___ EXCERPTED TEXT ___

Data Analysis with R

18 - Iteration 2 (purrr and the map family)

Saskia A. Otto
Postdoctoral Researcher

Functional programming

Loops

  • for loops are not as important in R as they are in other languages because R is a functional programming language.
  • It is possible to wrap up for loops in a function, and call that function instead of using the for loop directly.

Functional programming with purrr

  • As you have seen, passing a function to another function is extremely handy, reduces potential bugs (much less code and copy and pasting), and makes it easy to generalise
  • The apply family of functions in base R (apply(), lapply(), sapply(), vapply(), tapply(), mapply()) does exactly that: Thes functions act on an input list, vector, dataframe, matrix or array, and apply a named function with one or several optional arguments.

___ MATERIAL PROVIDED ___

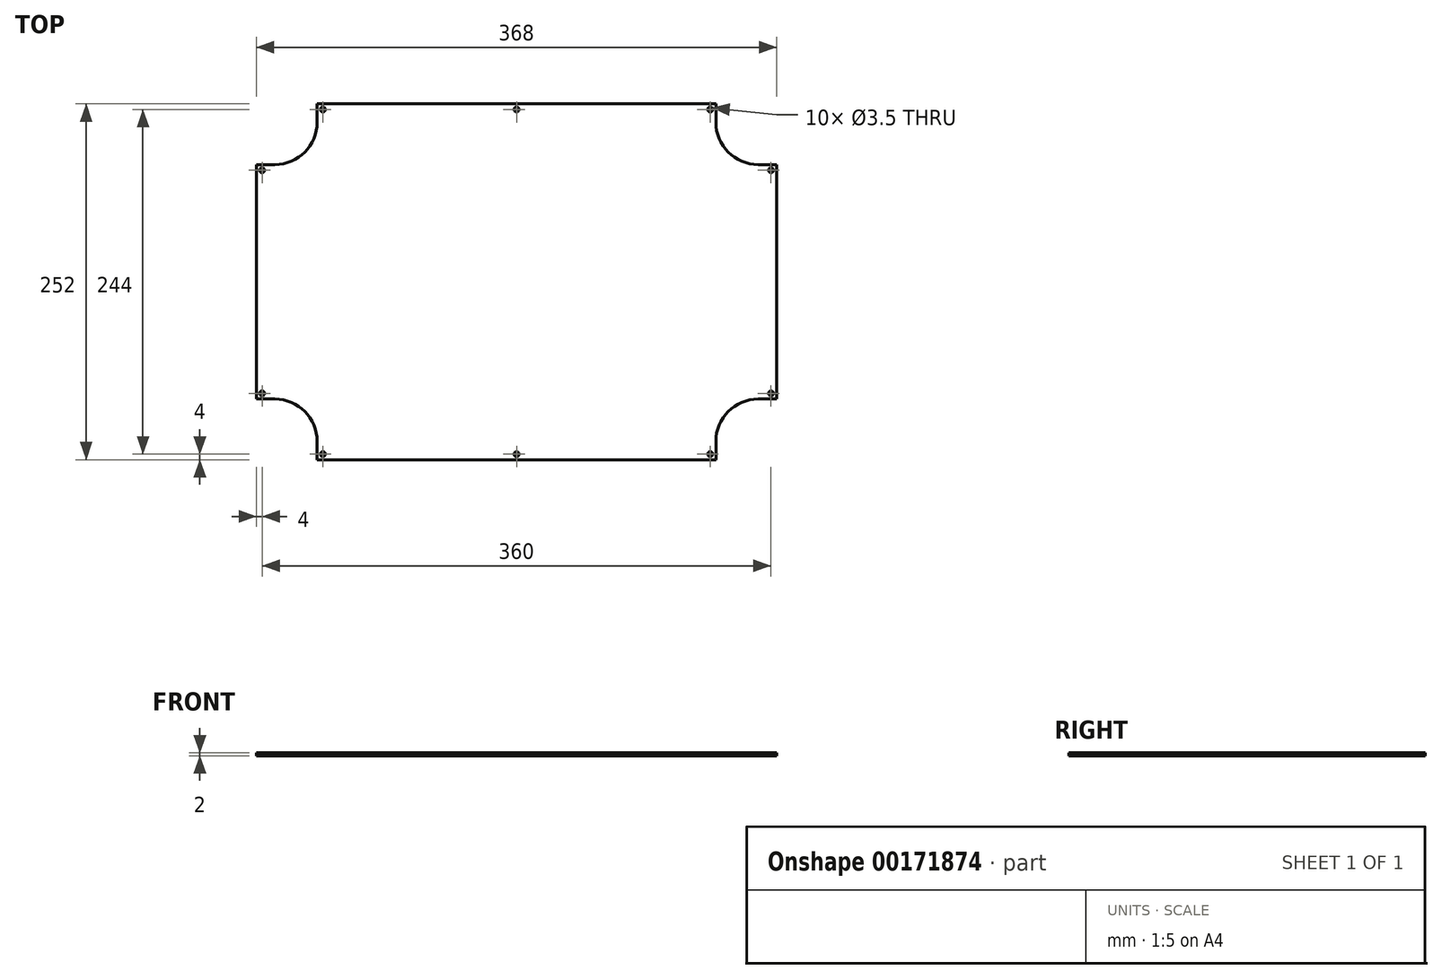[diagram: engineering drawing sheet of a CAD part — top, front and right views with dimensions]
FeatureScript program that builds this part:
annotation { "Feature Type Name" : "Feature", "Feature Type Description" : "" }
export const myFeature = defineFeature(function(context is Context, id is Id, definition is map)
    precondition{}
    {
        {
            var Q0;
            Q0=qCreatedBy(makeId("Top.planeOp"),FACE);
            var sketch = newSketch(context, id + "F0", { "sketchPlane" : qUnion([Q0])});
            skLineSegment(sketch, "E0", {"start": v(-141, 126) * mm, "end": v(141, 126) * mm});
            skLineSegment(sketch, "E1", {"start": v(141, 126) * mm, "end": v(141, 113) * mm});
            skLineSegment(sketch, "E2", {"start": v(171, 83) * mm, "end": v(184, 83) * mm});
            skLineSegment(sketch, "E3", {"start": v(184, 83) * mm, "end": v(184, -83) * mm});
            skLineSegment(sketch, "E4", {"start": v(184, -83) * mm, "end": v(171, -83) * mm});
            skLineSegment(sketch, "E5", {"start": v(141, -113) * mm, "end": v(141, -126) * mm});
            skLineSegment(sketch, "E6", {"start": v(141, -126) * mm, "end": v(-141, -126) * mm});
            skLineSegment(sketch, "E7", {"start": v(-141, -126) * mm, "end": v(-141, -113) * mm});
            skLineSegment(sketch, "E8", {"start": v(-171, -83) * mm, "end": v(-184, -83) * mm});
            skLineSegment(sketch, "E9", {"start": v(-184, -83) * mm, "end": v(-184, 83) * mm});
            skLineSegment(sketch, "E10", {"start": v(-184, 83) * mm, "end": v(-171, 83) * mm});
            skLineSegment(sketch, "E11", {"start": v(-141, 113) * mm, "end": v(-141, 126) * mm});
            skPoint(sketch, "E12.visualSharp", {"position": v(-141, 83) * mm});
            skArc(sketch, "E12.filletArc", {"start": v(-171, 83) * mm, "mid": v(-149.79, 91.79) * mm, "end": v(-141, 113) * mm});
            skPoint(sketch, "E13.visualSharp", {"position": v(141, 83) * mm});
            skArc(sketch, "E13.filletArc", {"start": v(141, 113) * mm, "mid": v(149.79, 91.79) * mm, "end": v(171, 83) * mm});
            skPoint(sketch, "E14.visualSharp", {"position": v(141, -83) * mm});
            skArc(sketch, "E14.filletArc", {"start": v(171, -83) * mm, "mid": v(149.79, -91.79) * mm, "end": v(141, -113) * mm});
            skPoint(sketch, "E15.visualSharp", {"position": v(-141, -83) * mm});
            skArc(sketch, "E15.filletArc", {"start": v(-141, -113) * mm, "mid": v(-149.79, -91.79) * mm, "end": v(-171, -83) * mm});
            skPoint(sketch, "E16", {"position": v(0, 126) * mm});
            skPoint(sketch, "E17", {"position": v(0, -126) * mm});
            skPoint(sketch, "E18", {"position": v(-184, 0) * mm});
            skPoint(sketch, "E19", {"position": v(184, 0) * mm});
            skLineSegment(sketch, "E20", {"start": v(-137, 139.15) * mm, "end": v(-137, -174.05) * mm, "construction": true});
            skLineSegment(sketch, "E21", {"start": v(-207.28, 122) * mm, "end": v(169.12, 122) * mm, "construction": true});
            skLineSegment(sketch, "E22", {"start": v(-202.37, 79) * mm, "end": v(209.85, 79) * mm, "construction": true});
            skLineSegment(sketch, "E23.MirrorCS", {"start": v(-202.37, -79) * mm, "end": v(209.85, -79) * mm, "construction": true});
            skLineSegment(sketch, "E24.MirrorCS", {"start": v(-207.28, -122) * mm, "end": v(169.12, -122) * mm, "construction": true});
            skLineSegment(sketch, "E25.MirrorCS", {"start": v(137, 139.15) * mm, "end": v(137, -174.05) * mm, "construction": true});
            skLineSegment(sketch, "E26", {"start": v(-180, 93.5) * mm, "end": v(-180, -106.64) * mm, "construction": true});
            skLineSegment(sketch, "E27.MirrorCS", {"start": v(180, 93.5) * mm, "end": v(180, -106.64) * mm, "construction": true});
            skLineSegment(sketch, "E28", {"start": v(0, 134.08) * mm, "end": v(0, -140) * mm, "construction": true});
            skCircle(sketch, "E29", {"center": v(0, 122) * mm, "radius": 1.75 * mm});
            skCircle(sketch, "E30", {"center": v(-137, 122) * mm, "radius": 1.75 * mm});
            skCircle(sketch, "E31", {"center": v(137, 122) * mm, "radius": 1.75 * mm});
            skCircle(sketch, "E32", {"center": v(-180, 79) * mm, "radius": 1.75 * mm});
            skCircle(sketch, "E33", {"center": v(-180, -79) * mm, "radius": 1.75 * mm});
            skCircle(sketch, "E34", {"center": v(-137, -122) * mm, "radius": 1.75 * mm});
            skCircle(sketch, "E35", {"center": v(0, -122) * mm, "radius": 1.75 * mm});
            skCircle(sketch, "E36", {"center": v(137, -122) * mm, "radius": 1.75 * mm});
            skCircle(sketch, "E37", {"center": v(180, -79) * mm, "radius": 1.75 * mm});
            skCircle(sketch, "E38", {"center": v(180, 79) * mm, "radius": 1.75 * mm});
            skSolve(sketch);
        }
        {
            var Q0;
            Q0=makeQuery(id+"F0.imprint","IMPRINT",FACE,{"disambiguationData":[TD([[makeQuery(id+"F0.imprint","IMPRINT",EDGE,{"derivedFrom":sQuery(id+"F0.wireOp",EDGE,"E0")}),-1.0]])]});
            extrude(context, id + "F1", {"entities" : qUnion([Q0]), "depth" : 2 * mm});
        }
    });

___

STATED TASK 1: Retype the R iteration notes from "Saskia A. Otto" up to and including "functional programming language.".
STATED TASK 2: Extend the R iteration notes, starting after their final sentence.
The listing comes from a separate source.

EXERCISE ANSWER 1:
Saskia A. Otto
Postdoctoral Researcher

Functional programming

Loops

  • for loops are not as important in R as they are in other languages because R is a functional programming language.

EXERCISE ANSWER 2:
  • The map family of functions provided by the tidyverse packages purrr operates similar but can be faster (all functions written in C++), is more consistent, well integrated in the tidyverse concept and easier to learn.
  • purrr provides in addition many more useful functions for handling lists; to have an overview of available functions see the cheatsheet

The most basic function: map()

The most basic function: map()

Using our previous example:

set.seed(1)
df <- data.frame(
  x = rnorm(20),
  y = rnorm(20),
  z = rnorm(20)
)

map() always preserves the list names.

map(df, mean)
## $x
## [1] 0.1905239
## 
## $y
## [1] -0.006471519
## 
## $z
## [1] 0.1387968
# You can also use the pipe operator
df %>% map(median)

The ... argument

Here you specify all other arguments which can be specified in the function used:

map(df, quantile, probs = c(0,0.5,1.0) )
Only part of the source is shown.